The NGV, of course has headline-making art that simply had to travel. Emily Kngwarreye’s ‘Big Yam’ at 8 metres will justifiably catch the eye; Clifford Possum and Tim Leura’s collaborative ‘Spirit Dreaming Through Napperby Country’ is virtually a synthesis of early Papunya art by the two related masters in 1980; and the women’s collaboration at Maningrida to weave a 100 metre long fish fence on commission from the Gallery is a mighty example of the traditional crafts of pandanus and vine collection, preparation, dying and then weaving. A giant Sally Gabori won’t be easy to ignore.
The book ends chronologically with two works analysing identity. I wonder what the Americans will make of a comparison of Pitjanjatjara Betty Muffler’s classical study of her role as a desert Nangkari (healer) with Gunditjmara and Djabwurrung “contemporary artist” Hayley Millar Baker’s film tackling “the burdens women carry with them across their multiple roles and identities” far away in the southern cities. Interesting that Muffler is alive and painting but may not be seen as a “contemporary artist”!
Let’s hope Americans get to see The Stars We Do Not See soon, and that we discover what they think of our masterpieces.
Meanwhile, DCers can get ahead with the exhibition ‘ALL THAT COUNTRY HOLDS’ which is actually open at the Australian Embassy in Washington courtesy of two governments that are functioning (WA and the Feds). Curated by Noongar woman Zali Morgan, the exhibition brings together the creative strength of six Kimberley art centres, collaborating as Kimberley Aboriginal Art and Culture, and 10 leading artists with works that highlight the Kimberley’s Country, culture and traditions. The showcase is made possible thanks to $425,538 in WA Government funding.
The Kimberley artists featured in the exhibition – Angelina Karadada Boona, Ben Ward, Evelyn Malgil, Jan Griffiths, John Prince Siddon, Leah Umbagai, Mary-Lou Divilli, Mervyn Street, Pauline Sunfly, and Miriam Baadjo – represent the cultural diversity and artistic excellence of the region. Leah Umbagai has travelled to Washington to represent Mowanjum Arts Centre in person. “When I paint, I’m connected to my ancestors and to the land. Sharing that here in Washington is a way of opening a window into our world”.

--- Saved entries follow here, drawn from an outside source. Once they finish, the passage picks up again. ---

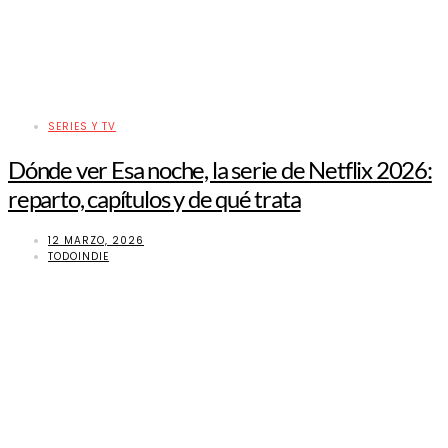
SERIES Y TV
Dónde ver Esa noche, la serie de Netflix 2026:
reparto, capítulos y de qué trata
12 MARZO, 2026
TODOINDIE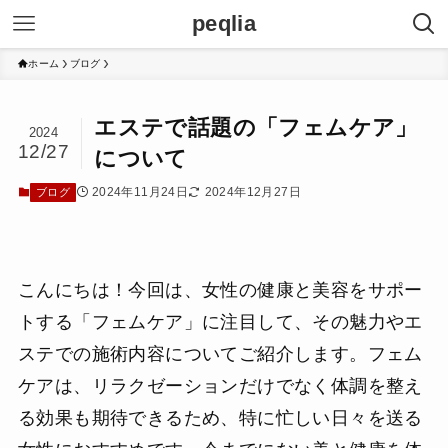
peqlia
ホーム
ブログ
エステで話題の「フェムケア」
2024
12/27
について
2024年11月24日
2024年12月27日
ブログ
こんにちは！今回は、女性の健康と美容をサポー
トする「フェムケア」に注目して、その魅力やエ
ステでの施術内容についてご紹介します。フェム
ケアは、リラクゼーションだけでなく体調を整え
る効果も期待できるため、特に忙しい日々を送る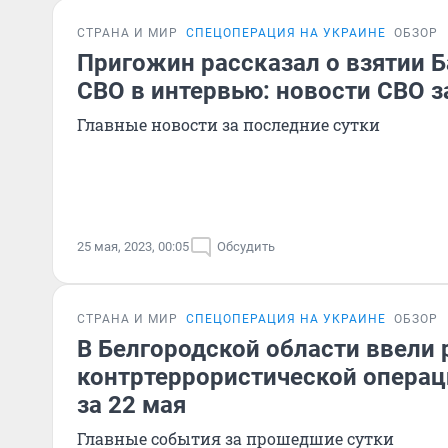
СТРАНА И МИР
СПЕЦОПЕРАЦИЯ НА УКРАИНЕ
ОБЗОР
Пригожин рассказал о взятии Б
СВО в интервью: новости СВО з
Главные новости за последние сутки
25 мая, 2023, 00:05
Обсудить
СТРАНА И МИР
СПЕЦОПЕРАЦИЯ НА УКРАИНЕ
ОБЗОР
В Белгородской области ввели
контртеррористической операц
за 22 мая
Главные события за прошедшие сутки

And then there’s Michael Reid at the commercial end of the business who had hoped to capitalise on the NGV’s presence in Washington. He’s actually extended his hire of a gallery – his first foray into America, though he has plans to open permanently in Los Angeles – in the hope of an NGA opening. And surely the naming of his exhibition, ‘The Stars Before Us All‘ is more than a credit to the NGV’s efforts.
Reid describes it as “A bold articulation of contemporary Aboriginal and Torres Strait Islander perspectives, presenting more than 30 new and historical works by 20 leading contemporary First Nations practitioners, including Emily Kame Kngwarrey, Regina Pilawuk Wilson, Owen Yalandja, Djirrirra Wunuŋmurra Yukuwa, Nici Cumpston, Dr Christian Thompson, Betty Chimney, Danie Mellor and more. The exhibition marks the United States debut for several of the exhibiting artists, including this year’s Telstra Art Award-winner Gaypalani Wanambi and offers works from right across the Australian continent, including the Tiwi Islands, Arnhemland, Far North Queensland, the Torres Strait, the Central Desert, the Kimberley and beyond”.